Southern European country. Was the center of the ancient world, mainly for its location in the middle of the mediterranea sea. Today is a poor country with some heritage of its gloriuos past. Years of corrupted and money driven governments have resulted in a populations of self centered individuals, with no sense of unity whatsoever. The typical Italian man , born in Italy not the USA, is concerned only in his well being and personal development and if that means fucking everybody else around him, all the better. The culture of "privilegi" is rampant, so everybody tries to elbow the next guy in the mouth only to get a free seat at the cinema, a better looking car, a smarter looking suit. Everyting revolves around looks. That's why Italy has teh best clothes in the world, 'cos everybody there is nuts about looks. Italy is in reality a veru poor country bordering the third world level. Nevermind the image that clever sales rep for the tourist board try to create for the Americans, Italy is about poverty, poor culture, poor values, terrible governements ad lots and lots of foreign organized crime. Even Mafia is being run by Albanins and Rumanians these days, so Italy can't even claim that anymore. Italy does make some good things, some are the best in the world and are:Guns - Beretta, Benelli, Franchi.

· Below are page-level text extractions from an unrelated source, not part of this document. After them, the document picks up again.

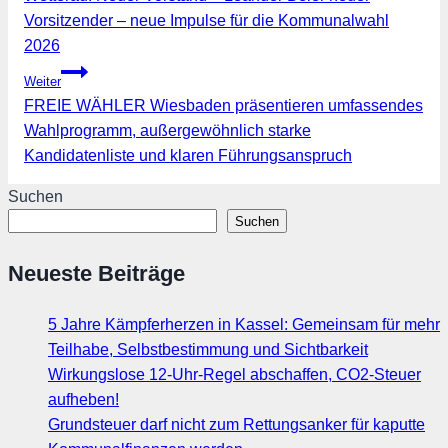
Vorsitzender – neue Impulse für die Kommunalwahl
2026
Weiter
FREIE WÄHLER Wiesbaden präsentieren umfassendes
Wahlprogramm, außergewöhnlich starke
Kandidatenliste und klaren Führungsanspruch
Suchen
Suchen
Neueste Beiträge
5 Jahre Kämpferherzen in Kassel: Gemeinsam für mehr
Teilhabe, Selbstbestimmung und Sichtbarkeit
Wirkungslose 12-Uhr-Regel abschaffen, CO2-Steuer
aufheben!
Grundsteuer darf nicht zum Rettungsanker für kaputte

Landmines - many factories are in Brescia. Italy is the largest maker and seller of these things in the world.
Pasta - Garofalo, look for it at Central Market.

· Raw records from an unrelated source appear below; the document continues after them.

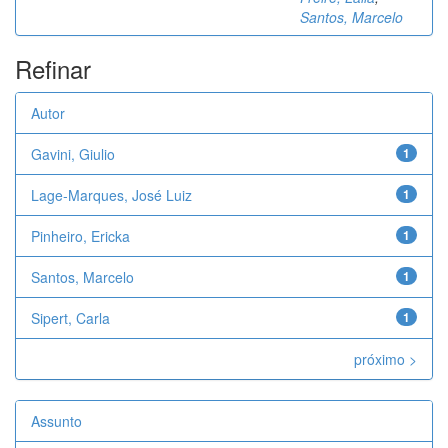
Santos, Marcelo
Refinar
Autor
Gavini, Giulio
1
Lage-Marques, José Luiz
1
Pinheiro, Ericka
1
Santos, Marcelo
1
Sipert, Carla
1
próximo >
Assunto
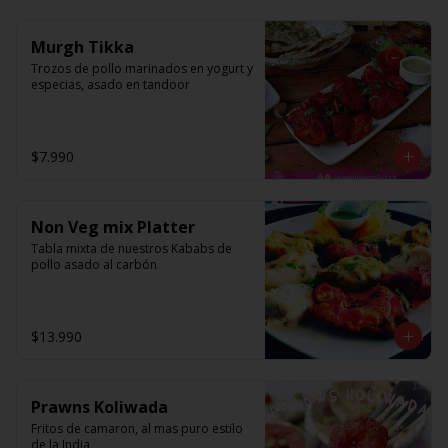
Murgh Tikka
Trozos de pollo marinados en yogurt y 
especias, asado en tandoor
$7.990
Non Veg mix Platter
Tabla mixta de nuestros Kababs de 
pollo asado al carbón
$13.990
Prawns Koliwada
Fritos de camaron, al mas puro estilo 
de la India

Cars - Ferrari, Lamborghini, Maserati.Cloths and shoes - Forget the Armani and Gucci shit, Italy has the best craftsmem who make the best tailor made suits in the world, not to mention shoes, ties, shirts. If is elegant, well made and durable, was made in Italy. Nothing to do with heritage and shit, its just a matter of demand. Italians with money are the most demanding and bollocks busting customers in the world, so the craft has to be top notch or the shops closes down.Coffee - Fuck Starbucks, Italians with no money (99.9% of the populations) are maniacs about coffee, since they can get nothing else really. So the various bars compete for the business and the result is the best coffee in the world by a country mile. Forget the espresso one gets in the USA, the real thing is complitely different. So much so that many Americans find the local coffee way too potent when they try it in Italy.Jewellery - Little known fact, all the best jewellery makers are Italians. Many of the european Kings had their bling shit made in Italy, over the centuries. Bulgari, Buccellati, Grisogono, to name but a few. The best jeweller of all time was Italian, Benedetto Cellini.

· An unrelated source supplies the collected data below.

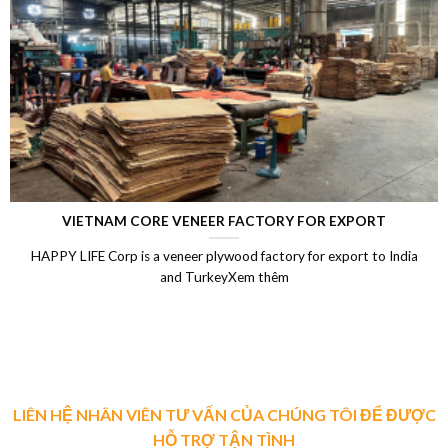
VIETNAM CORE VENEER FACTORY FOR EXPORT
HAPPY LIFE Corp is a veneer plywood factory for export to India
and TurkeyXem thêm
LIÊN HỆ NHÂN VIÊN TƯ VẤN CỦA CHÚNG TÔI ĐỂ ĐƯỢC
HỖ TRỢ TẬN TÌNH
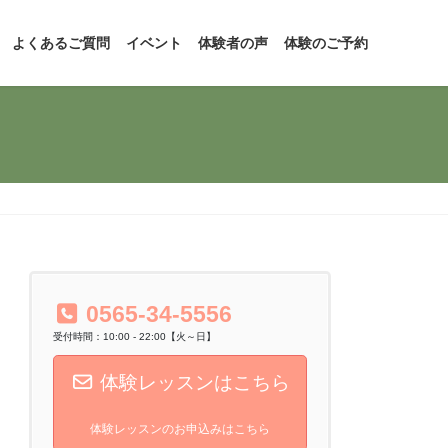
よくあるご質問
イベント
体験者の声
体験のご予約
0565-34-5556
受付時間：10:00 - 22:00【火～日】
体験レッスンはこちら
体験レッスンのお申込みはこちら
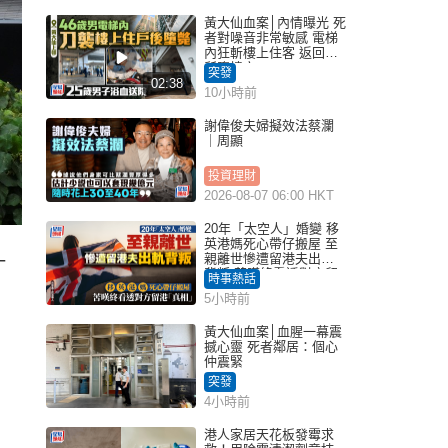
黃大仙血案│內情曝光 死
者對噪音非常敏感 電梯
內狂斬樓上住客 返回住
所墮樓亡
突發
02:38
10小時前
謝偉俊夫婦擬效法蔡瀾
｜周顯
投資理財
2026-08-07 06:00 HKT
20年「太空人」婚變 移
英港媽死心帶仔搬屋 至
親離世慘遭留港夫出軌
一
背叛 苦嘆終看透對方留
時事熱話
港「真相」｜Juicy叮
5小時前
黃大仙血案│血腥一幕震
撼心靈 死者鄰居：個心
仲震緊
突發
4小時前
港人家居天花板發霉求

Classic Music and its players - Vivaldi, Verdi, Rossini. The best players: Arturo Benedetti Michelangeli is regared as the best piano player of all times. Uto Ughi the best violin player and so on.Opera - if you like that kind of shit, Italy is the country to thank for it.Italy is the birth place of many things and these things are generally best made over there.Pizza, Ice Cream (Romans used to mix wine and snow, so take no shit ice cream was born in Italy), Pasta (yeah Marco Polo discovered the noodles in China and introduced them to Italy, but the pasta as it is enjoyed today was first made in Italy), Espresso Coffee (the Turks had the idea but Italians invented the machines that make an espresso a lovely thing free of the dust you find in Turkish coffee), all that lovely italian food made of almost nothing but tastes soooo good.(mainly because Italy has always been a poor country and its people had to resort to ingenuity in order to make good food virtually from nothing).
Italy has some amazing History, but today is a poor country plagued by crime, corruption and drugs. They do make some good stuff over there when they really want to.